• IHRE AUFGABE:
Tauschen Sie in allen folgenden Zeilen „surveyor“ gegen „inspector“ und geben Sie die Zeilen ansonsten unverändert wieder. Die Bilder sind in der Ausgabe wegzulassen.

• ÜBUNGSMATERIAL:
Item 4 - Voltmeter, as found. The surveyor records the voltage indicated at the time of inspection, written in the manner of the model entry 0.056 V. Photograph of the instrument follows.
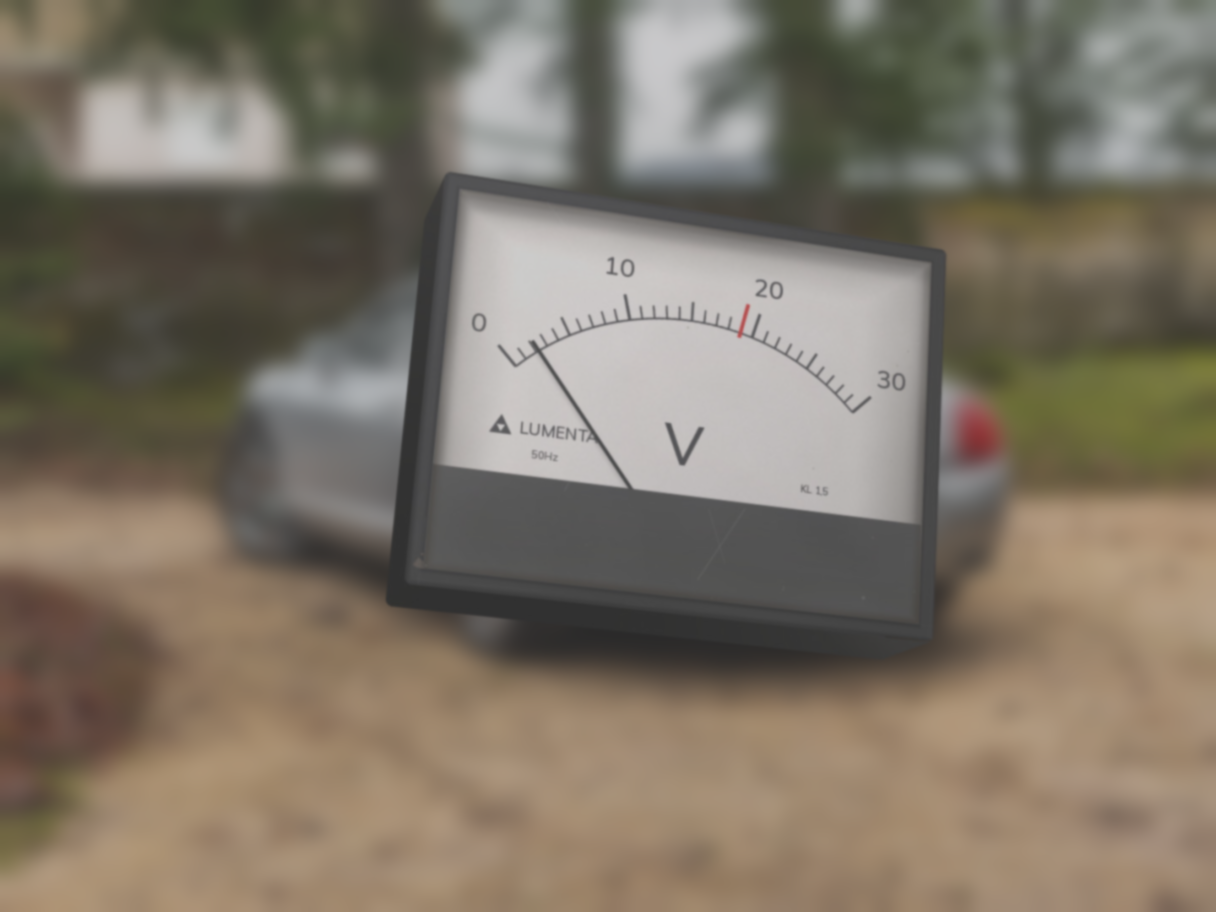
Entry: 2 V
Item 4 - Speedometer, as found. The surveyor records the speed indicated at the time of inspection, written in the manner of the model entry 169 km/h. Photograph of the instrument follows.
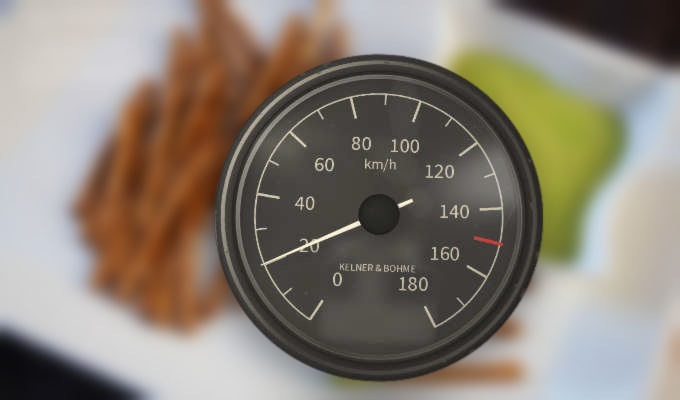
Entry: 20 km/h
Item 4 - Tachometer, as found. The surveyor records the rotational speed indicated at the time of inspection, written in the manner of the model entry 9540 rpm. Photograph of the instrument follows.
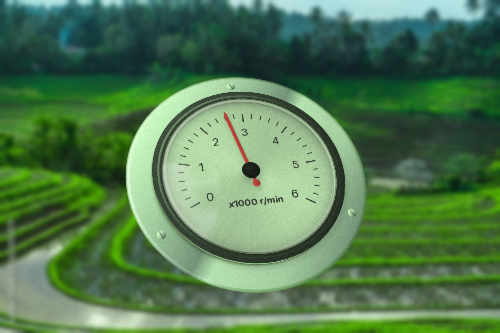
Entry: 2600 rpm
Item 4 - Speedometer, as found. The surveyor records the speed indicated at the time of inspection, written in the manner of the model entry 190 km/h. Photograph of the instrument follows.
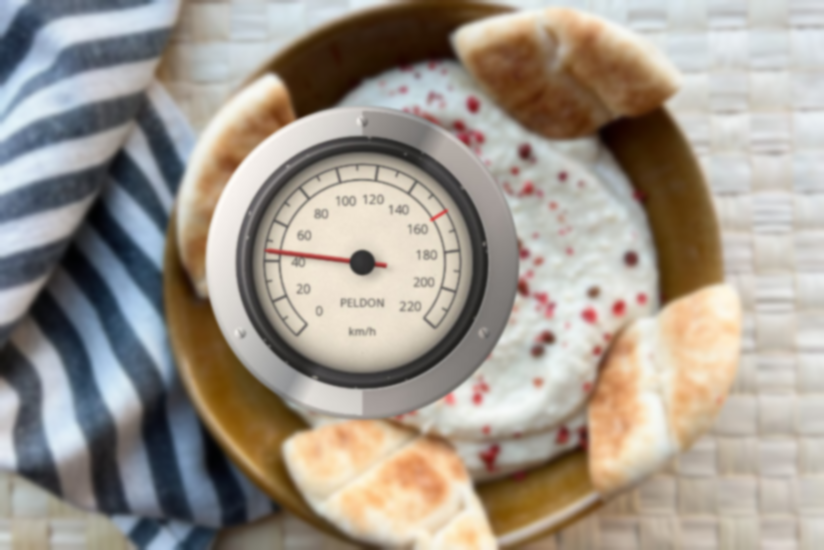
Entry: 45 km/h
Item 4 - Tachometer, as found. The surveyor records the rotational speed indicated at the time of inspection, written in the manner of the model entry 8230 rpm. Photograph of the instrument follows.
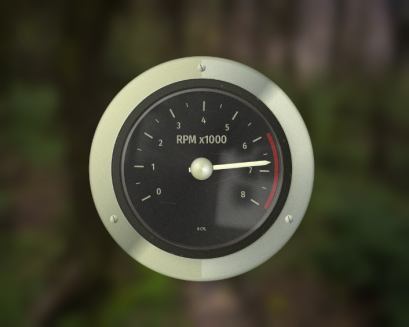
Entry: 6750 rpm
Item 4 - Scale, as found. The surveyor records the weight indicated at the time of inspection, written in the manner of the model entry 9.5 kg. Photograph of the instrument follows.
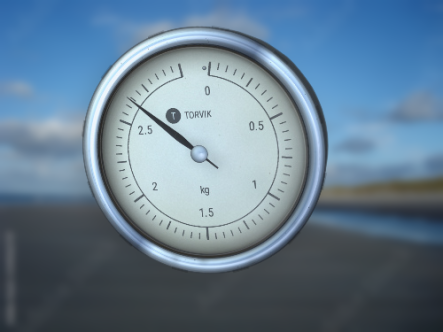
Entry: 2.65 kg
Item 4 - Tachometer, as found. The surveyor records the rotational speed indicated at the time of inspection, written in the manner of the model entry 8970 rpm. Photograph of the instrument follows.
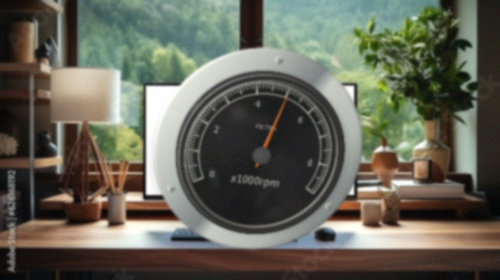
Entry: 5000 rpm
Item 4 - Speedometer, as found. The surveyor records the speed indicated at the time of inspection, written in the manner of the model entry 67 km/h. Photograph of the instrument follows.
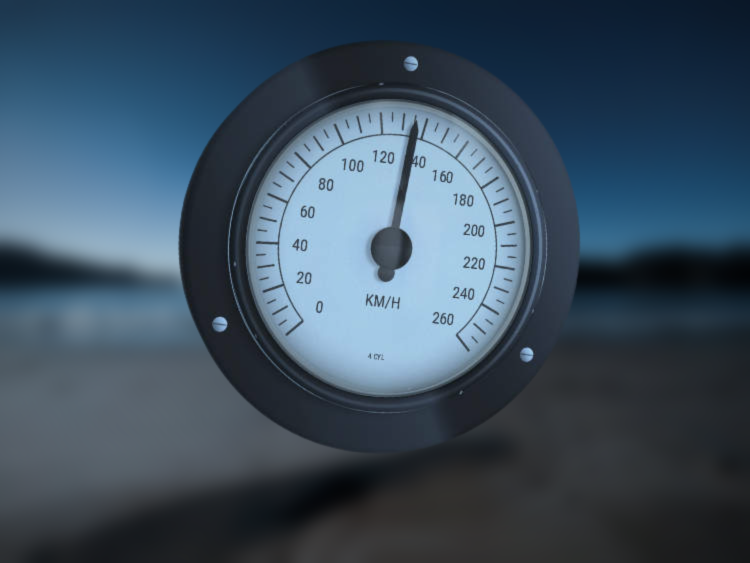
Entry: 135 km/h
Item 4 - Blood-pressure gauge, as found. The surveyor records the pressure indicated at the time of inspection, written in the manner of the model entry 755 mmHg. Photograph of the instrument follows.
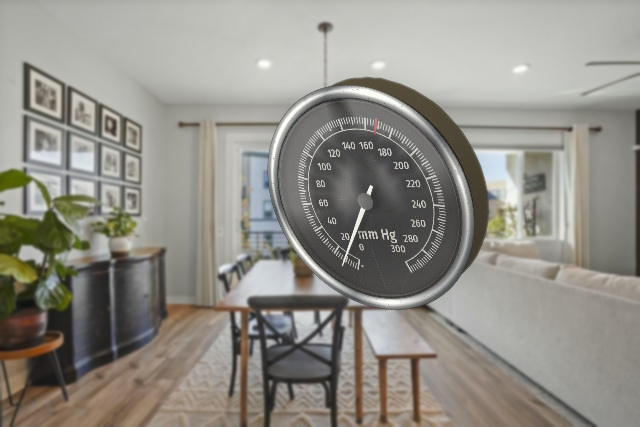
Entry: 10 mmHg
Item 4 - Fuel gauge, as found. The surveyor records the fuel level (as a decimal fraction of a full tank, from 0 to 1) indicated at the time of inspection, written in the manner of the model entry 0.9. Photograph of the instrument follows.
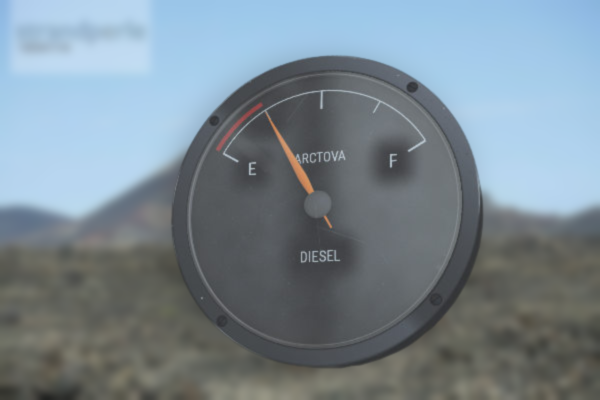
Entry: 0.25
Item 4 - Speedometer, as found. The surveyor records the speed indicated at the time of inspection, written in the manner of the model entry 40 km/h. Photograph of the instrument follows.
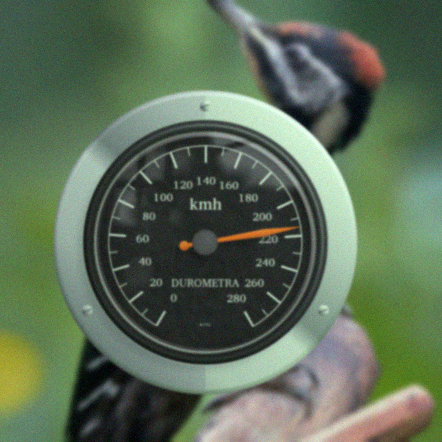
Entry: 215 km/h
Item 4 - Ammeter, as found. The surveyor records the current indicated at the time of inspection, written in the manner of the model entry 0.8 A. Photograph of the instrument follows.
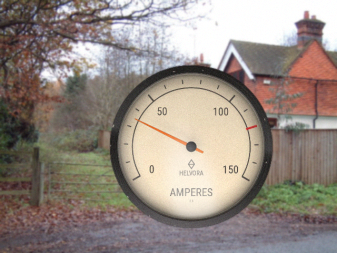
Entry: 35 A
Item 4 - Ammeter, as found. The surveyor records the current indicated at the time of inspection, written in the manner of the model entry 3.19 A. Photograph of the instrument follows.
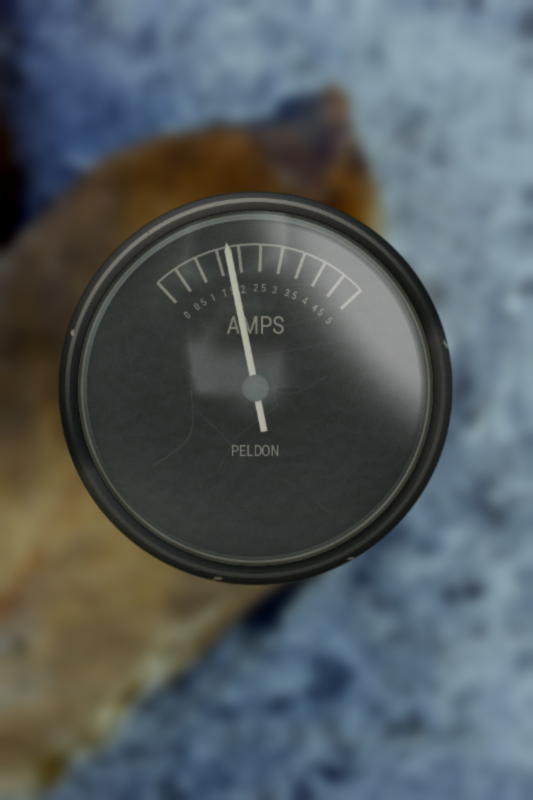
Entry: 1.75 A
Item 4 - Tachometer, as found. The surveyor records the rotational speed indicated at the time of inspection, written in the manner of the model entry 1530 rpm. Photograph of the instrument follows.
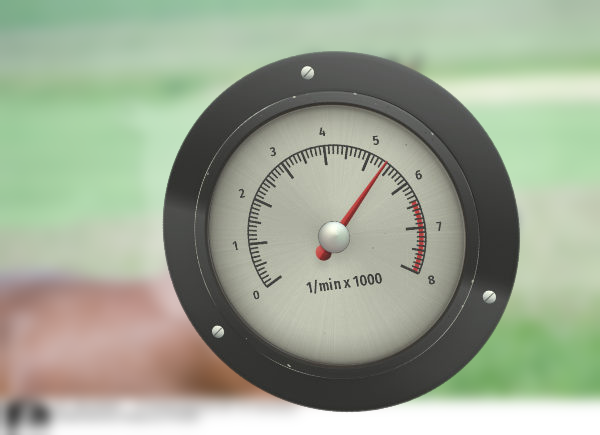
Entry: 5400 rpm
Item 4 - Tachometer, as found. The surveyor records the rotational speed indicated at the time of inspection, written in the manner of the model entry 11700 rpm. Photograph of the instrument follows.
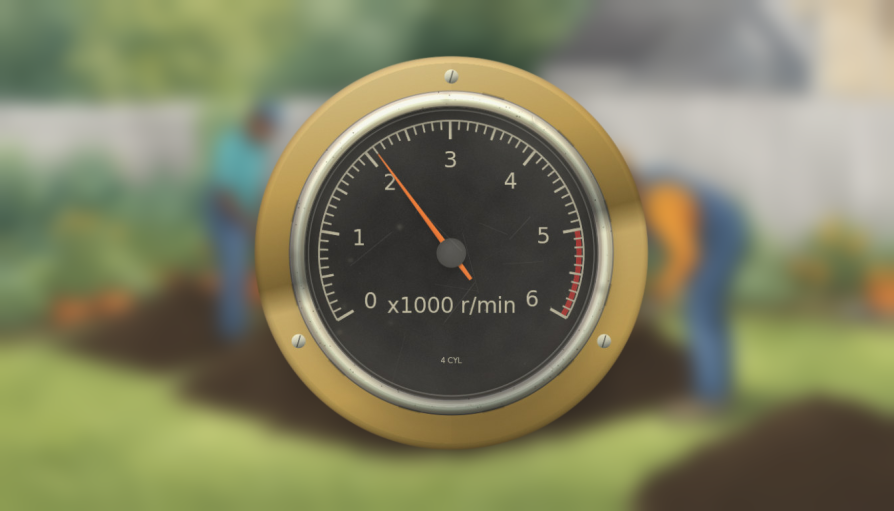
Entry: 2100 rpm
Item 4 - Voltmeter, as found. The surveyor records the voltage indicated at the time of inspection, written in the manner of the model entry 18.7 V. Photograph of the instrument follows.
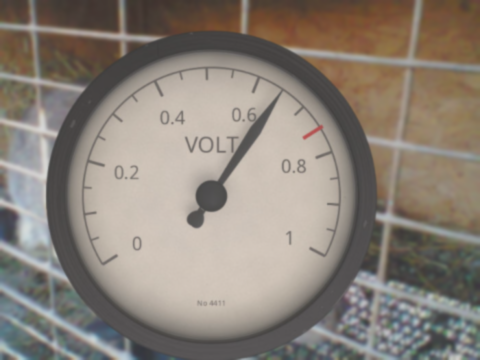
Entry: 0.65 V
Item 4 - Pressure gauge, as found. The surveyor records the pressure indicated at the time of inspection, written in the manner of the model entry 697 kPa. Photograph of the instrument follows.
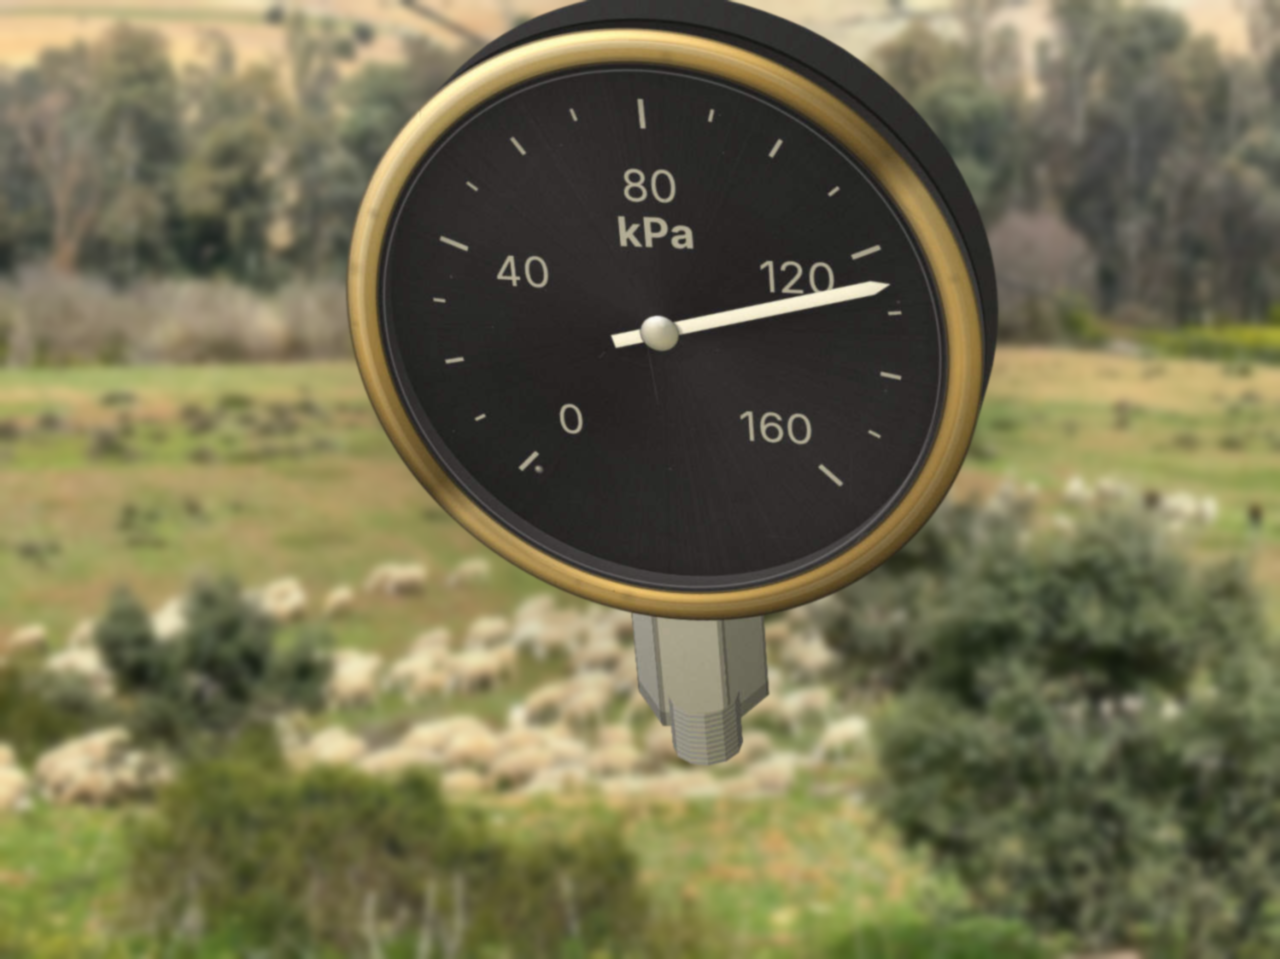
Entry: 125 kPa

• ANTWORT ZUR AUFGABE:
Item 4 - Voltmeter, as found. The inspector records the voltage indicated at the time of inspection, written in the manner of the model entry 0.056 V. Photograph of the instrument follows.
Entry: 2 V
Item 4 - Speedometer, as found. The inspector records the speed indicated at the time of inspection, written in the manner of the model entry 169 km/h. Photograph of the instrument follows.
Entry: 20 km/h
Item 4 - Tachometer, as found. The inspector records the rotational speed indicated at the time of inspection, written in the manner of the model entry 9540 rpm. Photograph of the instrument follows.
Entry: 2600 rpm
Item 4 - Speedometer, as found. The inspector records the speed indicated at the time of inspection, written in the manner of the model entry 190 km/h. Photograph of the instrument follows.
Entry: 45 km/h
Item 4 - Tachometer, as found. The inspector records the rotational speed indicated at the time of inspection, written in the manner of the model entry 8230 rpm. Photograph of the instrument follows.
Entry: 6750 rpm
Item 4 - Scale, as found. The inspector records the weight indicated at the time of inspection, written in the manner of the model entry 9.5 kg. Photograph of the instrument follows.
Entry: 2.65 kg
Item 4 - Tachometer, as found. The inspector records the rotational speed indicated at the time of inspection, written in the manner of the model entry 8970 rpm. Photograph of the instrument follows.
Entry: 5000 rpm
Item 4 - Speedometer, as found. The inspector records the speed indicated at the time of inspection, written in the manner of the model entry 67 km/h. Photograph of the instrument follows.
Entry: 135 km/h
Item 4 - Blood-pressure gauge, as found. The inspector records the pressure indicated at the time of inspection, written in the manner of the model entry 755 mmHg. Photograph of the instrument follows.
Entry: 10 mmHg
Item 4 - Fuel gauge, as found. The inspector records the fuel level (as a decimal fraction of a full tank, from 0 to 1) indicated at the time of inspection, written in the manner of the model entry 0.9. Photograph of the instrument follows.
Entry: 0.25
Item 4 - Speedometer, as found. The inspector records the speed indicated at the time of inspection, written in the manner of the model entry 40 km/h. Photograph of the instrument follows.
Entry: 215 km/h
Item 4 - Ammeter, as found. The inspector records the current indicated at the time of inspection, written in the manner of the model entry 0.8 A. Photograph of the instrument follows.
Entry: 35 A
Item 4 - Ammeter, as found. The inspector records the current indicated at the time of inspection, written in the manner of the model entry 3.19 A. Photograph of the instrument follows.
Entry: 1.75 A
Item 4 - Tachometer, as found. The inspector records the rotational speed indicated at the time of inspection, written in the manner of the model entry 1530 rpm. Photograph of the instrument follows.
Entry: 5400 rpm
Item 4 - Tachometer, as found. The inspector records the rotational speed indicated at the time of inspection, written in the manner of the model entry 11700 rpm. Photograph of the instrument follows.
Entry: 2100 rpm
Item 4 - Voltmeter, as found. The inspector records the voltage indicated at the time of inspection, written in the manner of the model entry 18.7 V. Photograph of the instrument follows.
Entry: 0.65 V
Item 4 - Pressure gauge, as found. The inspector records the pressure indicated at the time of inspection, written in the manner of the model entry 697 kPa. Photograph of the instrument follows.
Entry: 125 kPa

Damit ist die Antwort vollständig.